Agencies that specialize purely in Shopify themes may claim that it doesn't matter whether the agent talks to the Shopify API or to an API-first system. An interface is an interface. However, the difference lies not in the existence of an API, but in its design.Shopify has itsAPI retrofitted over a systemthat was originally designed for humans. This leads to variance, free text, shadow SKUs and app logic. An API-first architecture, on the other hand, was designed from the outset so that machines are at home there - clearly structured fields, uniform relations, less room for interpretation errors.

This does not mean that Shopify is unsuitable. A merchant who is disciplined about typing their meta fields, maintaining bundles cleanly and keeping stock consistent can be just as agent-friendly. But they have to do it consciously.API-first systems make it easierbecause the structure enforces discipline. For agents, this is the difference between a conversation in their native language and a conversation with someone who only speaks the language in a broken form.

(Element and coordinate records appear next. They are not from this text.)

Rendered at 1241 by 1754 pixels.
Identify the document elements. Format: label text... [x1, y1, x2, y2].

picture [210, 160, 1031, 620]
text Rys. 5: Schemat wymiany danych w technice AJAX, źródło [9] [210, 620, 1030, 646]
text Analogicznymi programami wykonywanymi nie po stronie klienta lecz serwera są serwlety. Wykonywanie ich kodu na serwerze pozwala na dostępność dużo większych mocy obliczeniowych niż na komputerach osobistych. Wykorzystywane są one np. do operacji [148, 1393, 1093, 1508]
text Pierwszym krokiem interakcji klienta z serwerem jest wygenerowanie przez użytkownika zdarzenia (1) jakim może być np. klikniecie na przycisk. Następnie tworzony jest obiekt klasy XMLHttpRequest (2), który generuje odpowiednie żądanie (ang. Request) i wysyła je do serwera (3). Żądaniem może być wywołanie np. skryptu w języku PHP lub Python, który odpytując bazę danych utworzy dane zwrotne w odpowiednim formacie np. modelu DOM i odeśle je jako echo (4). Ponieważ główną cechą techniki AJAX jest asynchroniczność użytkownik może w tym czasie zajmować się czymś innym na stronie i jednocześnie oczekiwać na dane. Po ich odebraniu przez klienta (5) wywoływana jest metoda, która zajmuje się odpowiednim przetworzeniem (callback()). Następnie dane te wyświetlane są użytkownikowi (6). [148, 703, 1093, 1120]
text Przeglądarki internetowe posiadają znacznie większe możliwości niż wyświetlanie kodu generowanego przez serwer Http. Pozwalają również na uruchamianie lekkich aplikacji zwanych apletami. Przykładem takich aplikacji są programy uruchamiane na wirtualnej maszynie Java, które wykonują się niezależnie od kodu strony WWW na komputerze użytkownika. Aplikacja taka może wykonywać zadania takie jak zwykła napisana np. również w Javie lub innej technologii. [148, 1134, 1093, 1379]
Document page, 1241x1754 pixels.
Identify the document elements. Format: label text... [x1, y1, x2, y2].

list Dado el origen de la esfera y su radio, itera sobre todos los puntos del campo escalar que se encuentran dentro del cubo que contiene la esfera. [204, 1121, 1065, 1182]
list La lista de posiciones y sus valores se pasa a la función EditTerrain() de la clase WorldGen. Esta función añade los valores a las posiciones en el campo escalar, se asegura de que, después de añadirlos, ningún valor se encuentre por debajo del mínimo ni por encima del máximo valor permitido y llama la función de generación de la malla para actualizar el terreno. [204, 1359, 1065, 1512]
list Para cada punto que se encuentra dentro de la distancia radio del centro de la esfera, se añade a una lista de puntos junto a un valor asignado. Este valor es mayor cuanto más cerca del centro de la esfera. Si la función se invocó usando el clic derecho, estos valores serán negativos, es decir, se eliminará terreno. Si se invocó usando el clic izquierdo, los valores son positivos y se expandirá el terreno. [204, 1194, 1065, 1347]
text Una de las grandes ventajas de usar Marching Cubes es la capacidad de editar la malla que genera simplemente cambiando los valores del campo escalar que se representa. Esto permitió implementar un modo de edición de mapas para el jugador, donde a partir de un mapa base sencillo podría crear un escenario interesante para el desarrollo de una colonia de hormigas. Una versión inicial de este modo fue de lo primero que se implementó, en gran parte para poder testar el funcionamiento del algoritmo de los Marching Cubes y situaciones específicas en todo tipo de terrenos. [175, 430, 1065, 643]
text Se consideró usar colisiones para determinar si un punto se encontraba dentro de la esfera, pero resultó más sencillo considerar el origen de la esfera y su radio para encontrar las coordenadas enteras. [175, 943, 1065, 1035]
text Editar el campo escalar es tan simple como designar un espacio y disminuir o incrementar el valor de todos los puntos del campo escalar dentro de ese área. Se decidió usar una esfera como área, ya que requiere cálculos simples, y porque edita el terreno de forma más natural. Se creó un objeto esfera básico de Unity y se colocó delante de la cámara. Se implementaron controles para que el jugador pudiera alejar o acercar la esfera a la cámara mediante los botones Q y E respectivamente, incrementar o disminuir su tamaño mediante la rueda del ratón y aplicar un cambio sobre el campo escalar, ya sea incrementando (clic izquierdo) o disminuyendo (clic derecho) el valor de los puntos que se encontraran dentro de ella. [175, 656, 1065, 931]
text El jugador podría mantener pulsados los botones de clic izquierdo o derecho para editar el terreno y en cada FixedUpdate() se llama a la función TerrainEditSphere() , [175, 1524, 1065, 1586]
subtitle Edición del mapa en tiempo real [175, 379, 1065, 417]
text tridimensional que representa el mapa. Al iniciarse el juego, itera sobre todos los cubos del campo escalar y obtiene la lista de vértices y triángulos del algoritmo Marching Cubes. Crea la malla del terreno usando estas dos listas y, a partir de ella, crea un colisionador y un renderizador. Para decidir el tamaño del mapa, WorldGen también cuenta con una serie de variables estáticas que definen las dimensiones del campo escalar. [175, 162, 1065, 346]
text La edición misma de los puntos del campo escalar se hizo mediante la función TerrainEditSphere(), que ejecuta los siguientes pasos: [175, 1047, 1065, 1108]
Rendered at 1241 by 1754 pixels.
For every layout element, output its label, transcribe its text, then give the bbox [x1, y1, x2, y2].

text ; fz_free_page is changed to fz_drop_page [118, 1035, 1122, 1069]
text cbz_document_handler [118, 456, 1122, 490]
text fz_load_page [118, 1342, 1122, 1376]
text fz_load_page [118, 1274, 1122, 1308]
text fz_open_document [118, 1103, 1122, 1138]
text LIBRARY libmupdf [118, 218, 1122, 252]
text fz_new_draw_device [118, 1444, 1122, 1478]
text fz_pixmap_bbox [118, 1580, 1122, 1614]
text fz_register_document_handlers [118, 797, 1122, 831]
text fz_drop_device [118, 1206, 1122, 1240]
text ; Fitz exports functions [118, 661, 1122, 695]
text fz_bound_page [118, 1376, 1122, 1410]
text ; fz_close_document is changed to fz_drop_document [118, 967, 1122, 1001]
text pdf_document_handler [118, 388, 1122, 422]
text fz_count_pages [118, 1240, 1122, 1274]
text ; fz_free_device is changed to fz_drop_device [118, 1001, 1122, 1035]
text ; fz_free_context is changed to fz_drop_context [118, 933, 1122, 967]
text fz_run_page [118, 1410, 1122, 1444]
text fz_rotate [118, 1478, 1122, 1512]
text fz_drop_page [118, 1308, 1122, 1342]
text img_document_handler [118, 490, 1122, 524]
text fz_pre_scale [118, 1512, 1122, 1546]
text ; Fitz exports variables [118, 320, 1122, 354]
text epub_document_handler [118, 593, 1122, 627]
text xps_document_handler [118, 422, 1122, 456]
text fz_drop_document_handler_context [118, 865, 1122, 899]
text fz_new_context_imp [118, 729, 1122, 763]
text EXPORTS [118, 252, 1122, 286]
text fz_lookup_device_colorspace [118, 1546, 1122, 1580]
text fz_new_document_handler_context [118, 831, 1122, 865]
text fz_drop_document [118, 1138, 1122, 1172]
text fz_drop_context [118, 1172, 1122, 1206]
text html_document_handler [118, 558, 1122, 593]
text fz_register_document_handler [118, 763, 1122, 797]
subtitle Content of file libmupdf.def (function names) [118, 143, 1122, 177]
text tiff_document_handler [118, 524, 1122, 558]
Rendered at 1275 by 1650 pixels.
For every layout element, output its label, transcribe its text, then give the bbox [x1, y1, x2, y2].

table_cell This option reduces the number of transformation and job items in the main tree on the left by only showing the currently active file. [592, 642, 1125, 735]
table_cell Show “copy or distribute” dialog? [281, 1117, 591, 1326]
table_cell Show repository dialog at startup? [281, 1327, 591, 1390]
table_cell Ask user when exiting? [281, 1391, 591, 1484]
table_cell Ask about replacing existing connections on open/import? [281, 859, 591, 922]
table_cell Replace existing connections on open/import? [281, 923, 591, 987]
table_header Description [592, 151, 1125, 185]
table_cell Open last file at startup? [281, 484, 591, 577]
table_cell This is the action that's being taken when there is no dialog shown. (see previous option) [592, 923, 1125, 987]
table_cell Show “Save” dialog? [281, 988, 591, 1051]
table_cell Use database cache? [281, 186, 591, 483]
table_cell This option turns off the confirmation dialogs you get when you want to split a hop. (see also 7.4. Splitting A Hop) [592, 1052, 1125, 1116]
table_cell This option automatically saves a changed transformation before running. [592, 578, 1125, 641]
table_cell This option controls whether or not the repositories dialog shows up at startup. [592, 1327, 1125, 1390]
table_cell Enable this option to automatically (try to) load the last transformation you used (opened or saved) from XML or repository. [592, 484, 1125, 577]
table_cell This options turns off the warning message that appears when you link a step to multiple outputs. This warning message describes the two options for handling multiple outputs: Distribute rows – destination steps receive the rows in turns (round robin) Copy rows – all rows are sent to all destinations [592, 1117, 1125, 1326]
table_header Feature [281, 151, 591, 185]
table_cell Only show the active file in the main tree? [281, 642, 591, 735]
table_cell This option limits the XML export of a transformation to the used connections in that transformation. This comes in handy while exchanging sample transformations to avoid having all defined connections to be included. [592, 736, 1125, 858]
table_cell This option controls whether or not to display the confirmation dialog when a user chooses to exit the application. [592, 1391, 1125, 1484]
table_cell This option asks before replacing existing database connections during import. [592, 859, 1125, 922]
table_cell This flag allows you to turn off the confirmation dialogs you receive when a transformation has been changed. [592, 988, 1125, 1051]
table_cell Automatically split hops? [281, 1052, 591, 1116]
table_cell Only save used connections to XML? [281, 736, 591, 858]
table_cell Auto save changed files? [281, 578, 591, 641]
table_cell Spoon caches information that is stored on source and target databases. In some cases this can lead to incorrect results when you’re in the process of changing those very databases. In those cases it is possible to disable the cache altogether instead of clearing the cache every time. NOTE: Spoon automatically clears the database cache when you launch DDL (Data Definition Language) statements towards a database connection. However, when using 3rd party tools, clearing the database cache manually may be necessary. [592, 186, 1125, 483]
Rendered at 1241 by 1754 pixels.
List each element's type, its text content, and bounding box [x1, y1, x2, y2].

Shopify has for itMany tools It strives for structure and stability, and yet the legacy of freedom remains: millions of merchants, millions of variants, millions of meta fields that are filled differently from app to app. With new building blocks such asCatalog APIsand theKnowledge Base Shopify wants to create more order. But the reality is thatevery retailerover years own conventions has developed. Invisible to humans, a daily struggle for uniformity for machines.

Lukas doesn't think about any of this as he throws his vacation laundry into the machine. He has taken it for granted that he no longer has to click, compare and filter. But in the background, Mr. Smith has quietly and secretly decided which store he trusts.

It is thisSilent upheavalthat marketing and e-commerce managers need to take seriously. People buy stories, machines buy data. And the clearer, more consistent and reliable this data is, the greater the chance that a store will end up in the shopping cart of the future.

Five signals that AI agents follow

  1. Konsistenz - Fields and values mean the same thing everywhere, without contradictions.
  2. Actuality - Stocks and prices are fresh, not from outdated caches.
  3. Predictability - Rules such as reservations or advance orders are clearly documented.
  4. Governance - Interfaces do not change arbitrarily, but according to plan, with notice.
  5. Access - Partner agents get fair access instead of failing because of rigid barriers.